Dudelzwerge (Karfunkel 2011)

Rock oder Mittelalter? Oder doch besser: beides. Wer die fünf Leipziger von den Dudelzwergen bereits gehört und live erlebt hat, weiß, daß sie sowieso rocken. Und wie gut sie das können, beweisen sie auf ihrer neusten CD.
Nach einer Debütdemo und zwei Mittelalter-Alben warten die Dudelzwerge nun mit einem neuen Konzept auf. Das im Dezember 2010 erschienene akustische Mittelalter-Album „Aussaat“ und die März 2011 veröffentlichte Rock-CD „Ernte“ sind zwar getrennt erschienen, aber als Doppelalbum gedacht. Somit ist für jeden etwas dabei. Dabei ergänzen sich die beiden Alben, indem sie thematisch zusammen gehören und auch das Layout der einen erst verständlich wird, wenn man die andere CD genau betrachtet. Man kann sie nacheinander in den Player legen und wird eine Reise durch unsere Entwicklung und unsere Thematiken erleben und dabei einen sanften, aber sehr bestimmten Übergang erleben.
Alle Rocksongs sind von den Dudelzwergen selbst geschrieben, mit Ausnahme eines irischen Volksliedes.
Auch eine neue eigene Rock-Show wurde dafür entworfen.

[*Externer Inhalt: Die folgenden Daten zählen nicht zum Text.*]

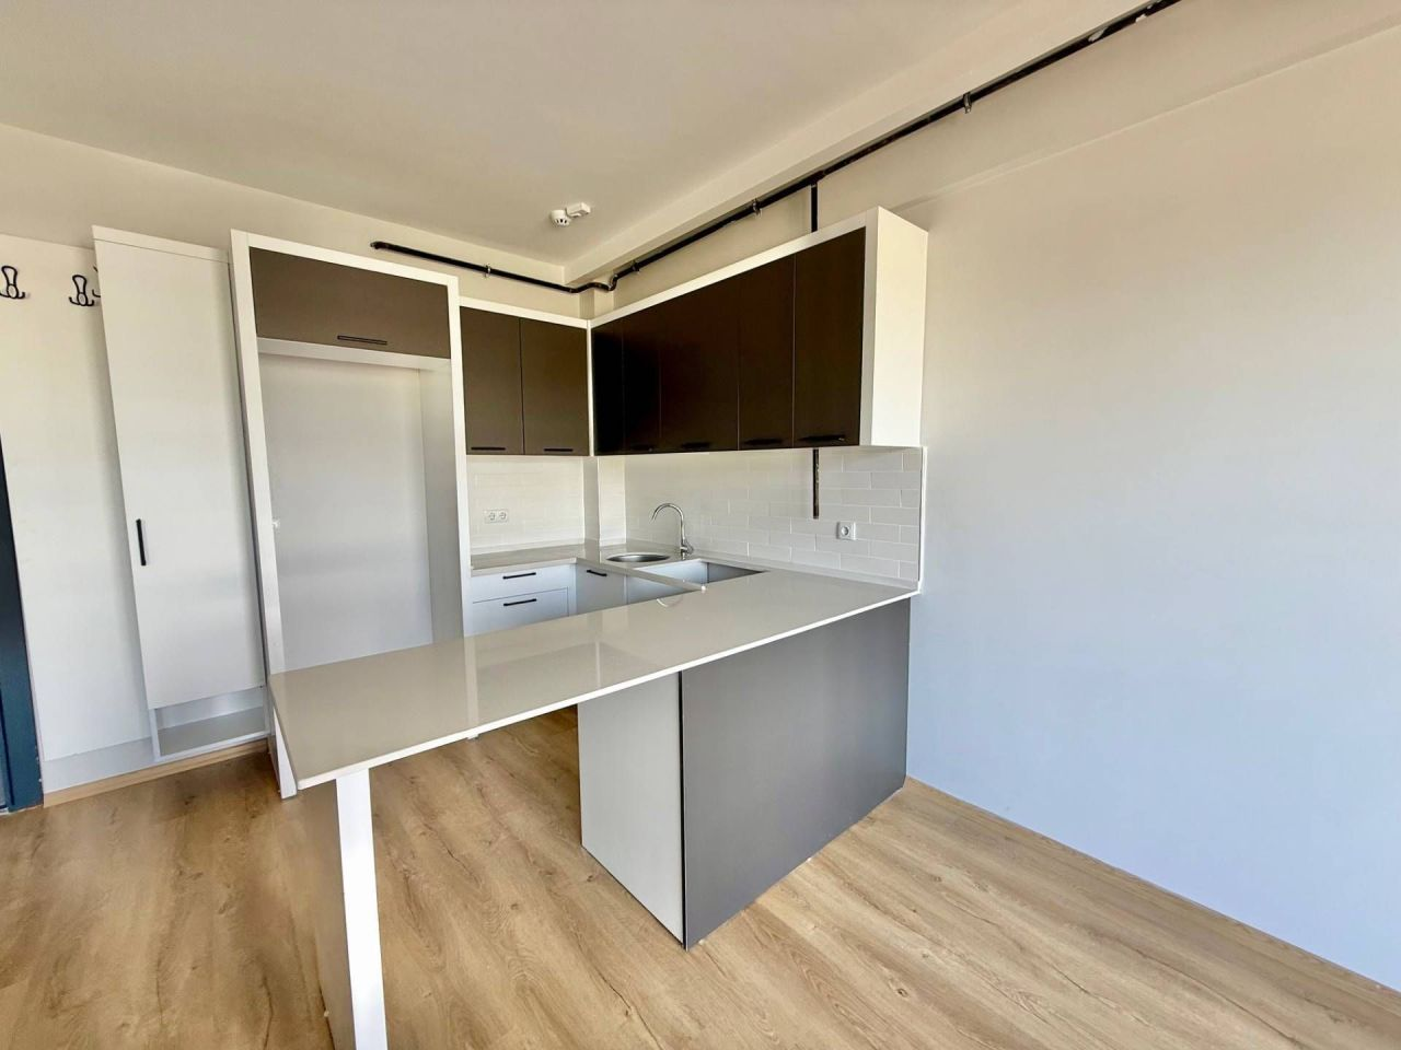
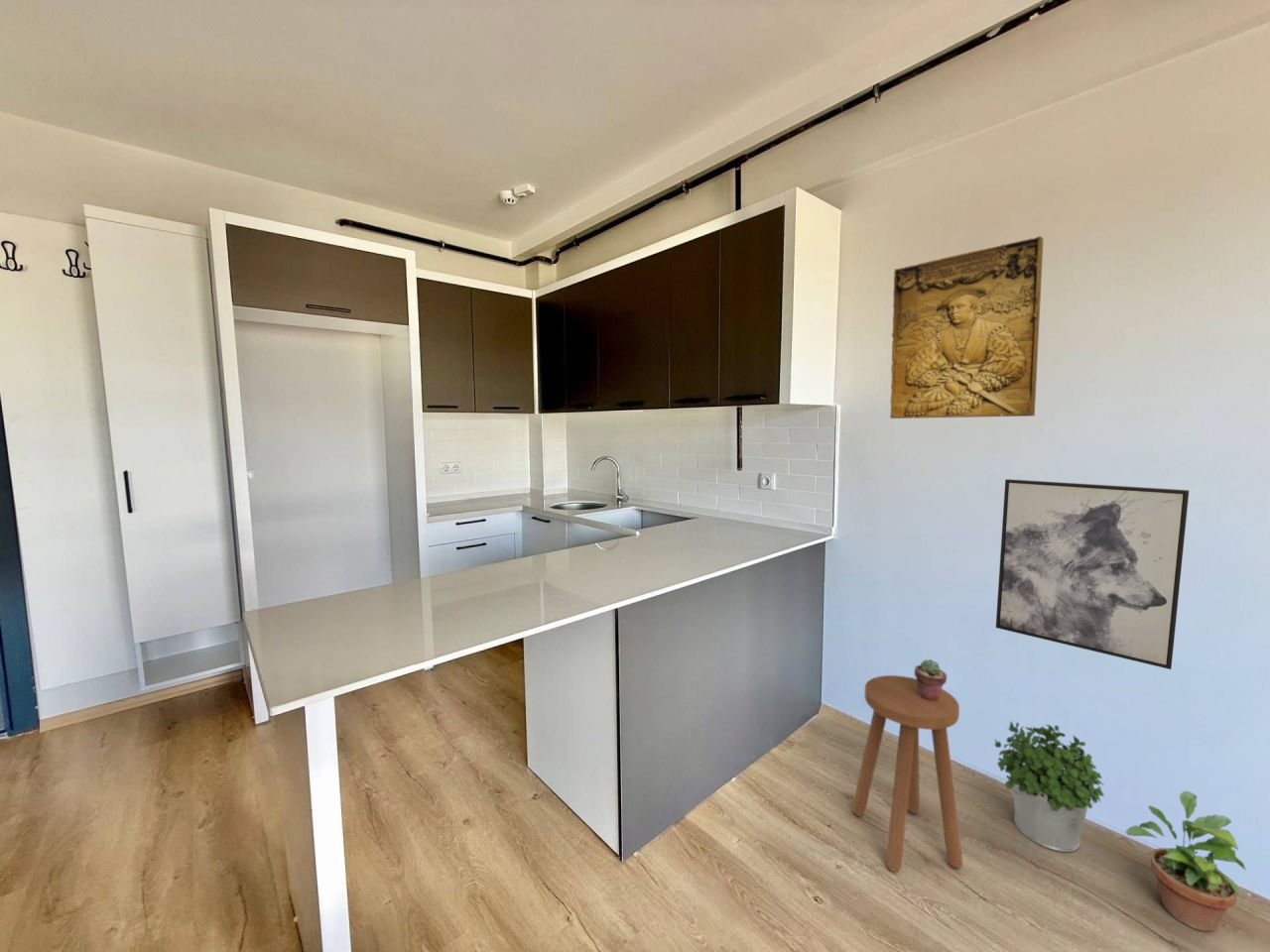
+ wall art [995,478,1190,670]
+ stool [851,674,964,873]
+ potted succulent [914,658,948,701]
+ potted plant [1125,790,1247,932]
+ potted plant [992,720,1105,853]
+ relief panel [889,236,1045,419]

Ein einmaliger Hingucker sind ihre selbstgebauten Instrumente wie die stark veränderten und sehr präsenten Sackpfeifen oder Dudelsäcke in übergroßer Gestalt von Streitaxt und Kriegshammer.
Karfunkel sprach mit den Dudelzwergen Yanishar, Emilia, Beatus und Herrn U.

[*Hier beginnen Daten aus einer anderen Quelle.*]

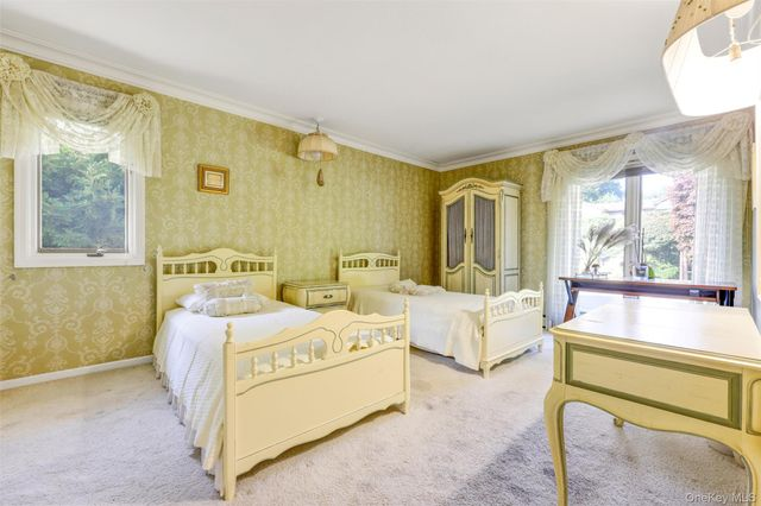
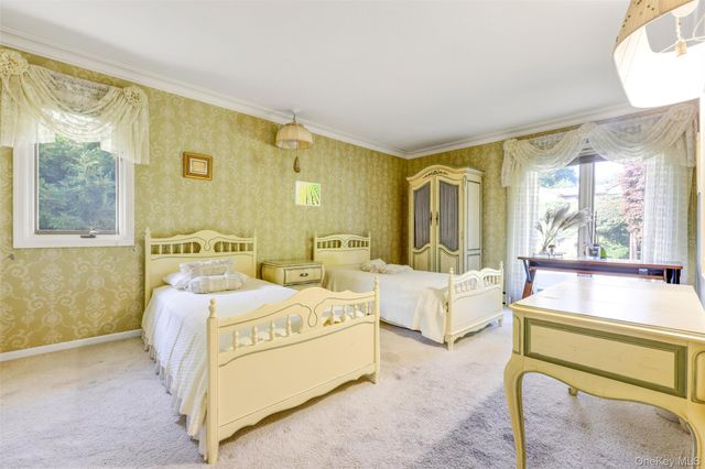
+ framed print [295,179,322,207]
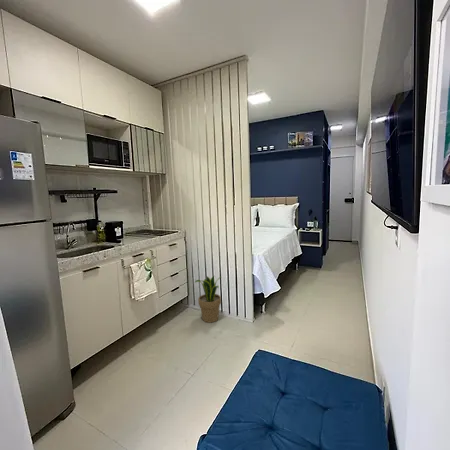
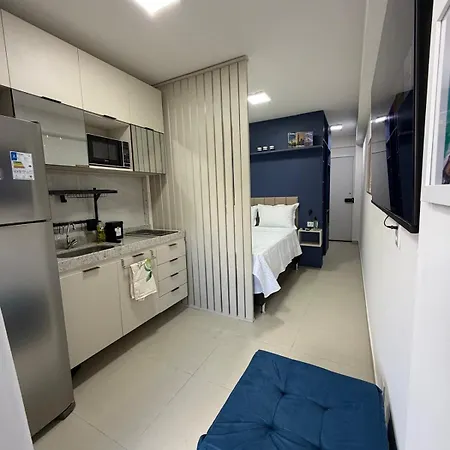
- potted plant [194,275,222,324]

Euer drittes akustisches Album „Aussaat“ und die erst kürzlich erschienene vierte Rock-CD „Ernte“ sind zwei zusammenhängende Alben. Was war die Idee dahinter?

Yanishar: Die eigentliche Idee war ein neues Konzeptalbum, was sowohl die rein mittelalterliche mit der Rock-Schiene verbindet, wir hatten da einige neue Errungenschaften. Während der Produktion haben wir festgestellt, dass wir das nicht unbedingt mischen möchten. Es gibt viele Fans, die wollen nur mittelalterliche Musik und viele, die wollen Rock und die würden die CD nicht kaufen, wenn wir beides darauf vermischt hätten. Daher trennten wir es, sowohl live als auch auf CD. Wir können damit mehr erreichen, wenn Mittelalter und Rock auf diese Weise zusammenhängen und sich so musikalisch ergänzen.
Herr U.: Die Fans forderten eine CD mit unseren neuen Akustikstücken und wir wollten sie schon länger in Angriff nehmen. „Aussaat“ war fast schon überfällig!
Für die CD „Ernte“ wollten wir keine Cover schon bekannter Stücke des Genres, oder gar halbgare Krautrock-Songs abliefern, sondern unseren eigenen Stil. Da wir uns im Rocksektor noch nicht mit eigenen Altlasten beschäftigen und damit einher gehende Erwartungen erfüllen mussten, konnten wir unseren Ideen freien Lauf lassen. Wir wollten ein Album veröffentlichen, dass wir selbst, als Anhänger beider Genres gern hören würden.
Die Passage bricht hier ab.